## What to do
With the pictures left out, copy the listing below exactly.

=== Begin Enclosure ===

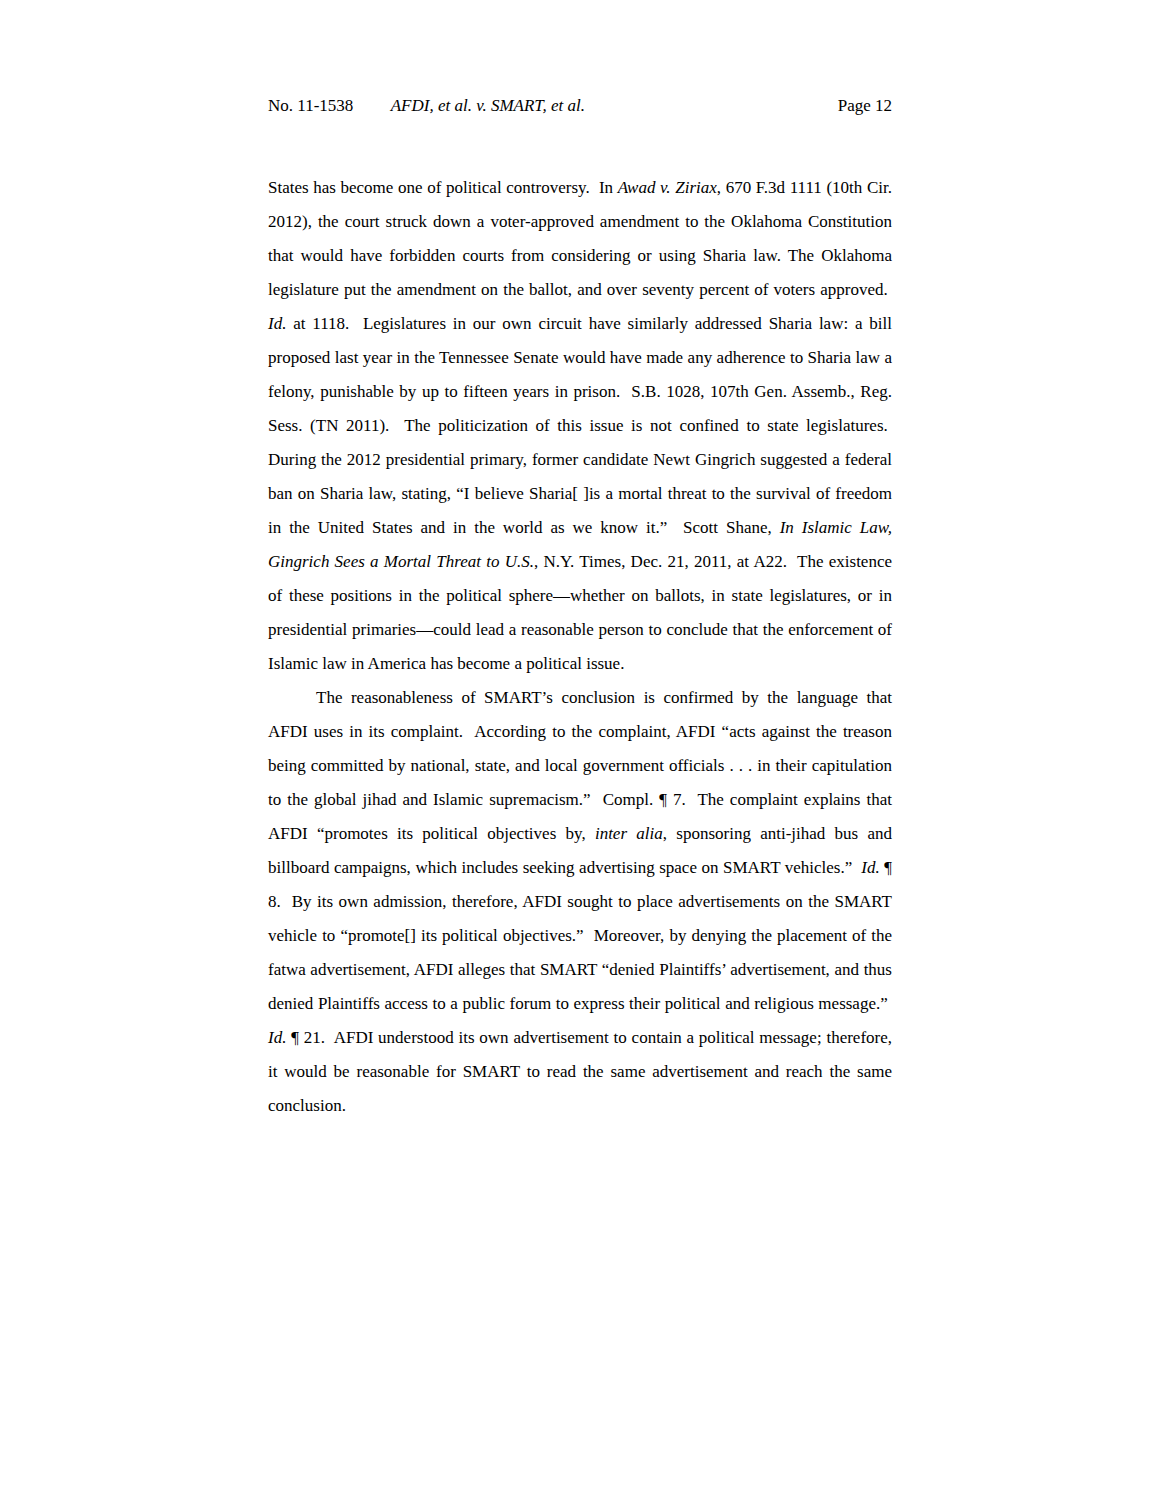No. 11-1538 AFDI, et al. v. SMART, et al.
Page 12
States has become one of political controversy. In Awad v. Ziriax, 670 F.3d 1111 (10th Cir. 2012), the court struck down a voter-approved amendment to the Oklahoma Constitution that would have forbidden courts from considering or using Sharia law. The Oklahoma legislature put the amendment on the ballot, and over seventy percent of voters approved. Id. at 1118. Legislatures in our own circuit have similarly addressed Sharia law: a bill proposed last year in the Tennessee Senate would have made any adherence to Sharia law a felony, punishable by up to fifteen years in prison. S.B. 1028, 107th Gen. Assemb., Reg. Sess. (TN 2011). The politicization of this issue is not confined to state legislatures. During the 2012 presidential primary, former candidate Newt Gingrich suggested a federal ban on Sharia law, stating, “I believe Sharia[ ]is a mortal threat to the survival of freedom in the United States and in the world as we know it.” Scott Shane, In Islamic Law, Gingrich Sees a Mortal Threat to U.S., N.Y. Times, Dec. 21, 2011, at A22. The existence of these positions in the political sphere—whether on ballots, in state legislatures, or in presidential primaries—could lead a reasonable person to conclude that the enforcement of Islamic law in America has become a political issue.
The reasonableness of SMART’s conclusion is confirmed by the language that AFDI uses in its complaint. According to the complaint, AFDI “acts against the treason being committed by national, state, and local government officials . . . in their capitulation to the global jihad and Islamic supremacism.” Compl. ¶ 7. The complaint explains that AFDI “promotes its political objectives by, inter alia, sponsoring anti-jihad bus and billboard campaigns, which includes seeking advertising space on SMART vehicles.” Id. ¶ 8. By its own admission, therefore, AFDI sought to place advertisements on the SMART vehicle to “promote[] its political objectives.” Moreover, by denying the placement of the fatwa advertisement, AFDI alleges that SMART “denied Plaintiffs’ advertisement, and thus denied Plaintiffs access to a public forum to express their political and religious message.” Id. ¶ 21. AFDI understood its own advertisement to contain a political message; therefore, it would be reasonable for SMART to read the same advertisement and reach the same conclusion.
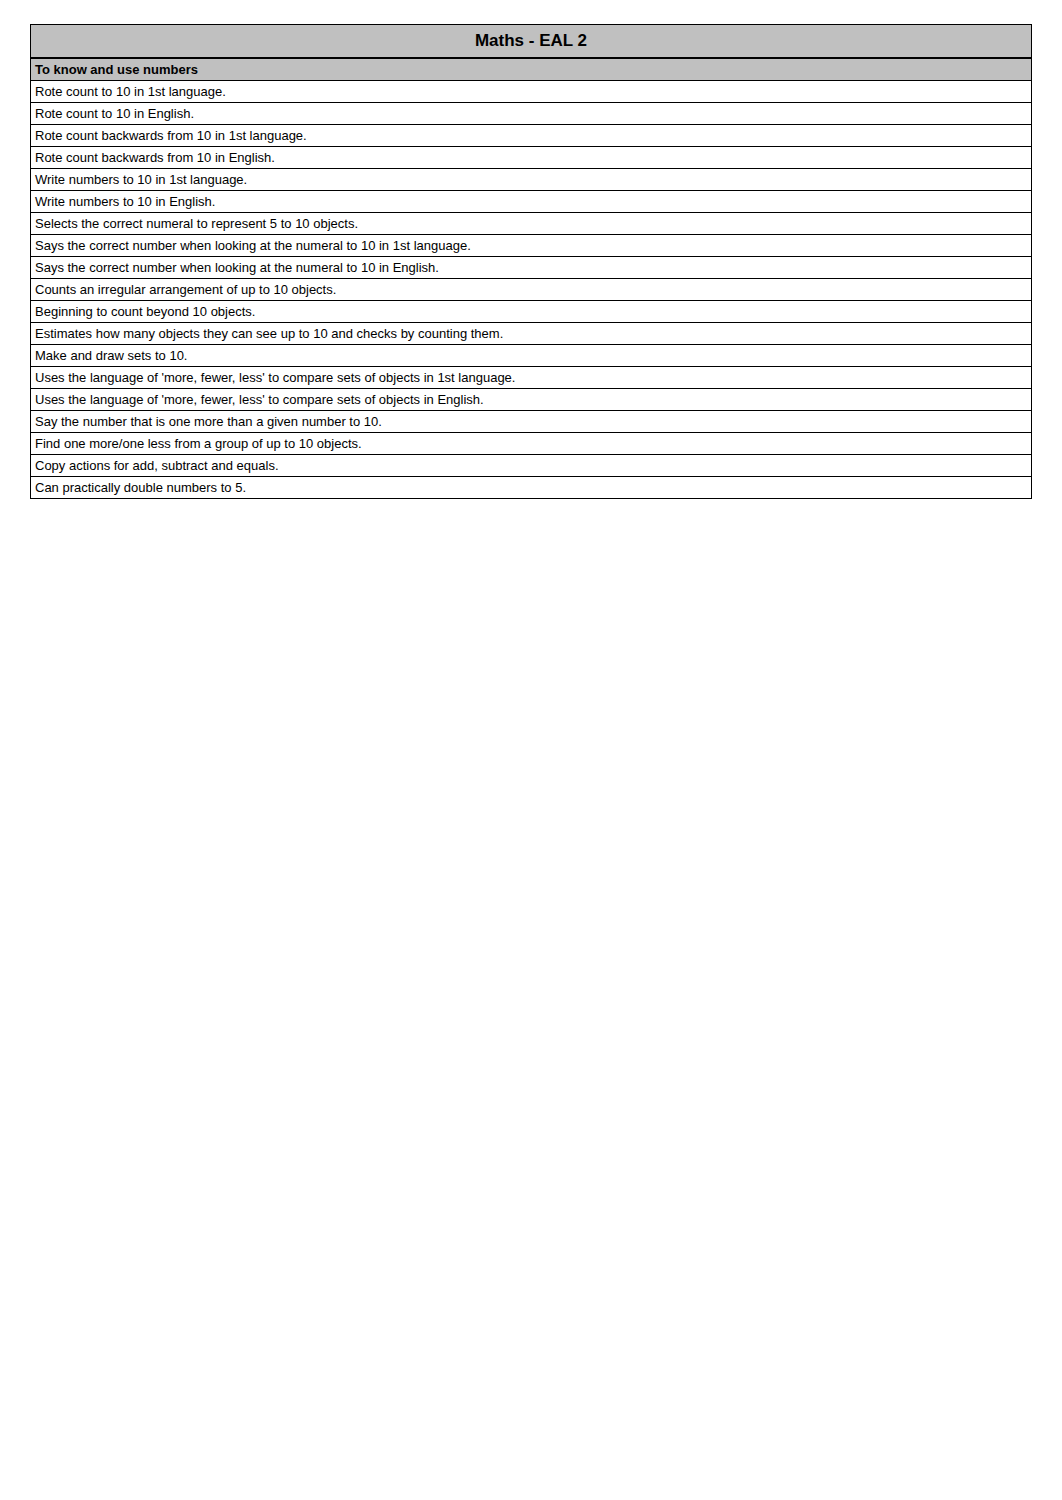Maths - EAL 2
| To know and use numbers |
| --- |
| Rote count to 10 in 1st language. |
| Rote count to 10 in English. |
| Rote count backwards from 10 in 1st language. |
| Rote count backwards from 10 in English. |
| Write numbers to 10 in 1st language. |
| Write numbers to 10 in English. |
| Selects the correct numeral to represent 5 to 10 objects. |
| Says the correct number when looking at the numeral to 10 in 1st language. |
| Says the correct number when looking at the numeral to 10 in English. |
| Counts an irregular arrangement of up to 10 objects. |
| Beginning to count beyond 10 objects. |
| Estimates how many objects they can see up to 10 and checks by counting them. |
| Make and draw sets to 10. |
| Uses the language of 'more, fewer, less' to compare sets of objects in 1st language. |
| Uses the language of 'more, fewer, less' to compare sets of objects in English. |
| Say the number that is one more than a given number to 10. |
| Find one more/one less from a group of up to 10 objects. |
| Copy actions for add, subtract and equals. |
| Can practically double numbers to 5. |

=== End Enclosure ===

## Result of the exercise
No. 11-1538 AFDI, et al. v. SMART, et al.
Page 12
States has become one of political controversy. In Awad v. Ziriax, 670 F.3d 1111 (10th Cir. 2012), the court struck down a voter-approved amendment to the Oklahoma Constitution that would have forbidden courts from considering or using Sharia law. The Oklahoma legislature put the amendment on the ballot, and over seventy percent of voters approved. Id. at 1118. Legislatures in our own circuit have similarly addressed Sharia law: a bill proposed last year in the Tennessee Senate would have made any adherence to Sharia law a felony, punishable by up to fifteen years in prison. S.B. 1028, 107th Gen. Assemb., Reg. Sess. (TN 2011). The politicization of this issue is not confined to state legislatures. During the 2012 presidential primary, former candidate Newt Gingrich suggested a federal ban on Sharia law, stating, “I believe Sharia[ ]is a mortal threat to the survival of freedom in the United States and in the world as we know it.” Scott Shane, In Islamic Law, Gingrich Sees a Mortal Threat to U.S., N.Y. Times, Dec. 21, 2011, at A22. The existence of these positions in the political sphere—whether on ballots, in state legislatures, or in presidential primaries—could lead a reasonable person to conclude that the enforcement of Islamic law in America has become a political issue.
The reasonableness of SMART’s conclusion is confirmed by the language that AFDI uses in its complaint. According to the complaint, AFDI “acts against the treason being committed by national, state, and local government officials . . . in their capitulation to the global jihad and Islamic supremacism.” Compl. ¶ 7. The complaint explains that AFDI “promotes its political objectives by, inter alia, sponsoring anti-jihad bus and billboard campaigns, which includes seeking advertising space on SMART vehicles.” Id. ¶ 8. By its own admission, therefore, AFDI sought to place advertisements on the SMART vehicle to “promote[] its political objectives.” Moreover, by denying the placement of the fatwa advertisement, AFDI alleges that SMART “denied Plaintiffs’ advertisement, and thus denied Plaintiffs access to a public forum to express their political and religious message.” Id. ¶ 21. AFDI understood its own advertisement to contain a political message; therefore, it would be reasonable for SMART to read the same advertisement and reach the same conclusion.
Maths - EAL 2
| To know and use numbers |
| --- |
| Rote count to 10 in 1st language. |
| Rote count to 10 in English. |
| Rote count backwards from 10 in 1st language. |
| Rote count backwards from 10 in English. |
| Write numbers to 10 in 1st language. |
| Write numbers to 10 in English. |
| Selects the correct numeral to represent 5 to 10 objects. |
| Says the correct number when looking at the numeral to 10 in 1st language. |
| Says the correct number when looking at the numeral to 10 in English. |
| Counts an irregular arrangement of up to 10 objects. |
| Beginning to count beyond 10 objects. |
| Estimates how many objects they can see up to 10 and checks by counting them. |
| Make and draw sets to 10. |
| Uses the language of 'more, fewer, less' to compare sets of objects in 1st language. |
| Uses the language of 'more, fewer, less' to compare sets of objects in English. |
| Say the number that is one more than a given number to 10. |
| Find one more/one less from a group of up to 10 objects. |
| Copy actions for add, subtract and equals. |
| Can practically double numbers to 5. |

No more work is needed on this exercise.